Dans ce texte, Georges Gusdorf s’interroge sur les rapports entre la science et la philosophie. Il montre que les progrès scientifiques, aussi importants soient-ils, ne suffisent pas à eux seuls à guider l’humanité. Selon lui, la philosophie est indispensable pour donner un sens aux découvertes scientifiques et orienter leur utilisation en fonction des valeurs humaines.

On peut alors se demander : pourquoi la science a-t-elle besoin de la philosophie pour servir véritablement l’homme ?

Développement

L’auteur affirme d’abord que les découvertes scientifiques ont des conséquences importantes sur la vie humaine. Qu’il s’agisse de la fécondation artificielle ou de la bombe à hydrogène, la science produit des connaissances et des techniques capables de transformer profondément l’existence. Cependant, la science ne dit pas si ces découvertes doivent être utilisées ni dans quel but.
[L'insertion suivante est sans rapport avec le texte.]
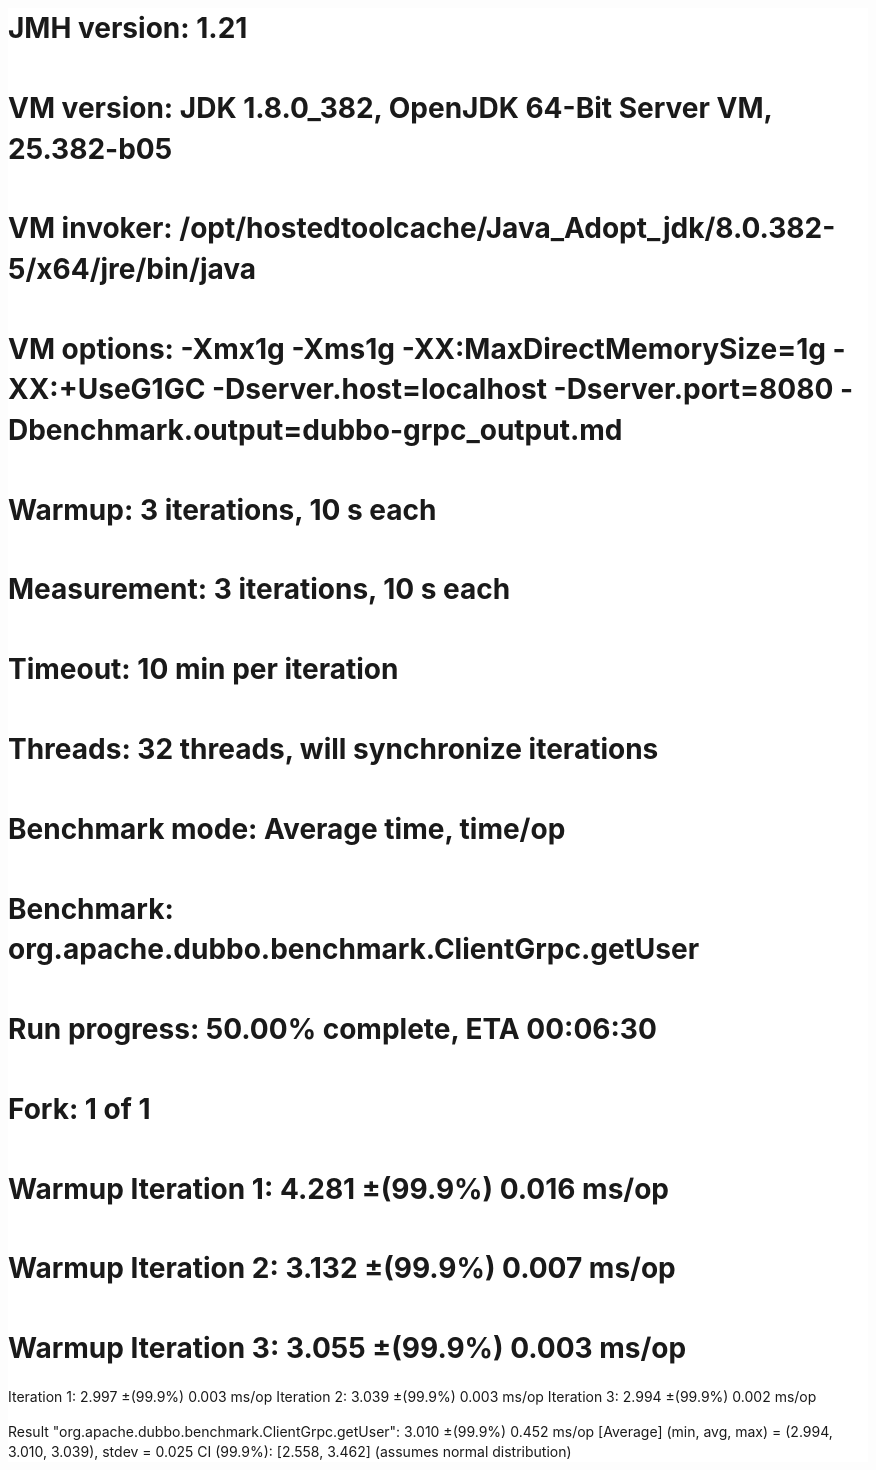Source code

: 
# JMH version: 1.21
# VM version: JDK 1.8.0_382, OpenJDK 64-Bit Server VM, 25.382-b05
# VM invoker: /opt/hostedtoolcache/Java_Adopt_jdk/8.0.382-5/x64/jre/bin/java
# VM options: -Xmx1g -Xms1g -XX:MaxDirectMemorySize=1g -XX:+UseG1GC -Dserver.host=localhost -Dserver.port=8080 -Dbenchmark.output=dubbo-grpc_output.md
# Warmup: 3 iterations, 10 s each
# Measurement: 3 iterations, 10 s each
# Timeout: 10 min per iteration
# Threads: 32 threads, will synchronize iterations
# Benchmark mode: Average time, time/op
# Benchmark: org.apache.dubbo.benchmark.ClientGrpc.getUser

# Run progress: 50.00% complete, ETA 00:06:30
# Fork: 1 of 1
# Warmup Iteration   1: 4.281 ±(99.9%) 0.016 ms/op
# Warmup Iteration   2: 3.132 ±(99.9%) 0.007 ms/op
# Warmup Iteration   3: 3.055 ±(99.9%) 0.003 ms/op
Iteration   1: 2.997 ±(99.9%) 0.003 ms/op
Iteration   2: 3.039 ±(99.9%) 0.003 ms/op
Iteration   3: 2.994 ±(99.9%) 0.002 ms/op


Result "org.apache.dubbo.benchmark.ClientGrpc.getUser":
  3.010 ±(99.9%) 0.452 ms/op [Average]
  (min, avg, max) = (2.994, 3.010, 3.039), stdev = 0.025
  CI (99.9%): [2.558, 3.462] (assumes normal distribution)
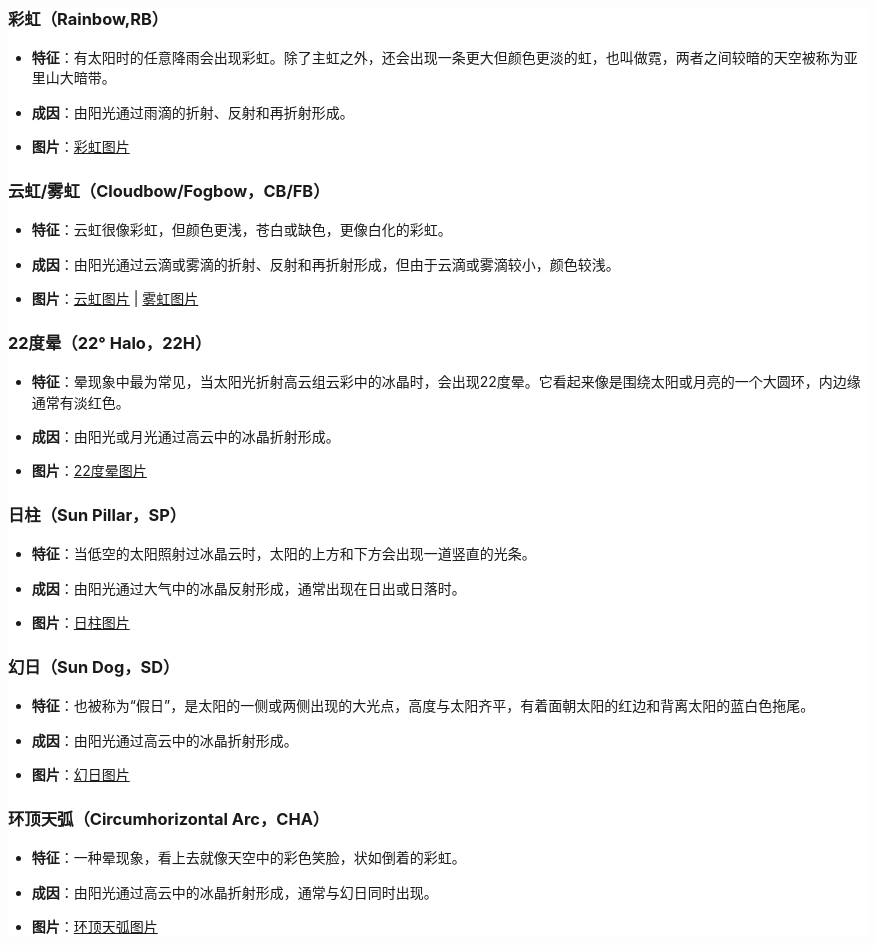 
### 彩虹（Rainbow,RB）

- **特征**：有太阳时的任意降雨会出现彩虹。除了主虹之外，还会出现一条更大但颜色更淡的虹，也叫做霓，两者之间较暗的天空被称为亚里山大暗带。
    
- **成因**：由阳光通过雨滴的折射、反射和再折射形成。
    
- **图片**：[彩虹图片](https://www.google.com/search?q=rainbow+image)
    

### 云虹/雾虹（Cloudbow/Fogbow，CB/FB）

- **特征**：云虹很像彩虹，但颜色更浅，苍白或缺色，更像白化的彩虹。
    
- **成因**：由阳光通过云滴或雾滴的折射、反射和再折射形成，但由于云滴或雾滴较小，颜色较浅。
    
- **图片**：[云虹图片](https://www.google.com/search?q=cloudbow+image) | [雾虹图片](https://www.google.com/search?q=fogbow+image)
    

### 22度晕（22° Halo，22H）

- **特征**：晕现象中最为常见，当太阳光折射高云组云彩中的冰晶时，会出现22度晕。它看起来像是围绕太阳或月亮的一个大圆环，内边缘通常有淡红色。
    
- **成因**：由阳光或月光通过高云中的冰晶折射形成。
    
- **图片**：[22度晕图片](https://www.google.com/search?q=22+degree+halo+image)
    

### 日柱（Sun Pillar，SP）

- **特征**：当低空的太阳照射过冰晶云时，太阳的上方和下方会出现一道竖直的光条。
    
- **成因**：由阳光通过大气中的冰晶反射形成，通常出现在日出或日落时。
    
- **图片**：[日柱图片](https://www.google.com/search?q=sun+pillar+image)
    

### 幻日（Sun Dog，SD）

- **特征**：也被称为“假日”，是太阳的一侧或两侧出现的大光点，高度与太阳齐平，有着面朝太阳的红边和背离太阳的蓝白色拖尾。
    
- **成因**：由阳光通过高云中的冰晶折射形成。
    
- **图片**：[幻日图片](https://www.google.com/search?q=sun+dog+image)
    

### 环顶天弧（Circumhorizontal Arc，CHA）

- **特征**：一种晕现象，看上去就像天空中的彩色笑脸，状如倒着的彩虹。
    
- **成因**：由阳光通过高云中的冰晶折射形成，通常与幻日同时出现。
    
- **图片**：[环顶天弧图片](https://www.google.com/search?q=circumhorizontal+arc+image)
Ensuite, Gusdorf explique que le monde humain n’est pas seulement constitué de faits matériels, mais aussi de valeurs morales. Les faits scientifiques doivent être interprétés à la lumière de principes comme la justice, la dignité, la liberté ou le respect de la vie. C’est pourquoi la philosophie intervient pour réfléchir au sens et aux limites des progrès scientifiques.
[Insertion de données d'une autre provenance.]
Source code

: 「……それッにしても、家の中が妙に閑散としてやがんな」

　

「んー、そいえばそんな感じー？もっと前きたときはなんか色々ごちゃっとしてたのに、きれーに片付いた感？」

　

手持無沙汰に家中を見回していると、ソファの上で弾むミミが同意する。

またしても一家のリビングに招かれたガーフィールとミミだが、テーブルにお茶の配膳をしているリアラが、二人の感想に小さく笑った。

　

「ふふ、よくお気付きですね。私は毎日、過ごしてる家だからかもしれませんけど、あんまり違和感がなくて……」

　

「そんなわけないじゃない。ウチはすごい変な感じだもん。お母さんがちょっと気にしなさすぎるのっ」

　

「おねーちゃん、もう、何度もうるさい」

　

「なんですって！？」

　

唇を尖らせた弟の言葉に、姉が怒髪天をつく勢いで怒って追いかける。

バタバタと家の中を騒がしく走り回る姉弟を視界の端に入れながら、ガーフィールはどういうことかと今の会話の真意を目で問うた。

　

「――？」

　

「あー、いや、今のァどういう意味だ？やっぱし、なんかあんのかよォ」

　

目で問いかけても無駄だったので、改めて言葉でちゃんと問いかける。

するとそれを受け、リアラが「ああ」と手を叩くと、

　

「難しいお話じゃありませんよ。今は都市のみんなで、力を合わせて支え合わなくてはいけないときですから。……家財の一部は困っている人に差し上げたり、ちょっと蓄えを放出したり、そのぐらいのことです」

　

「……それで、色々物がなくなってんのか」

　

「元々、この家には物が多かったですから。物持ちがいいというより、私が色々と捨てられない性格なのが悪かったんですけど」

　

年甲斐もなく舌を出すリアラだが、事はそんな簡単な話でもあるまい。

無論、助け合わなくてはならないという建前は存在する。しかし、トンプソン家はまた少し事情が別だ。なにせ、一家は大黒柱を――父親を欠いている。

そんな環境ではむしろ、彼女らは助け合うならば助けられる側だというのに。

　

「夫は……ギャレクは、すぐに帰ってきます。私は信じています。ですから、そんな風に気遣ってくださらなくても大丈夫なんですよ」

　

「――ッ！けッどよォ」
Enfin, l’auteur soutient que la philosophie a pour mission de donner une vision globale de l’existence humaine. Contrairement à la science, qui explique le fonctionnement des choses, la philosophie s’interroge sur leur finalité. Elle aide l’homme à utiliser les connaissances scientifiques de manière responsable et au service du bien commun.

Cette thèse est pertinente. En effet, les avancées dans les domaines de l’intelligence artificielle, de la médecine ou du nucléaire montrent que les progrès scientifiques doivent être accompagnés d’une réflexion éthique. Toutefois, la philosophie ne remplace pas la science : les deux disciplines sont complémentaires. La science produit les connaissances, tandis que la philosophie réfléchit à leur sens et à leur usage.

Conclusion

En définitive, Georges Gusdorf montre que la science ne peut pas, à elle seule, répondre à toutes les questions de l’existence humaine. La philosophie est indispensable pour orienter les découvertes scientifiques selon des valeurs morales et donner un sens au progrès. Ainsi, science et philosophie doivent travailler ensemble afin que les avancées scientifiques contribuent réellement au bien-être de l’humanité.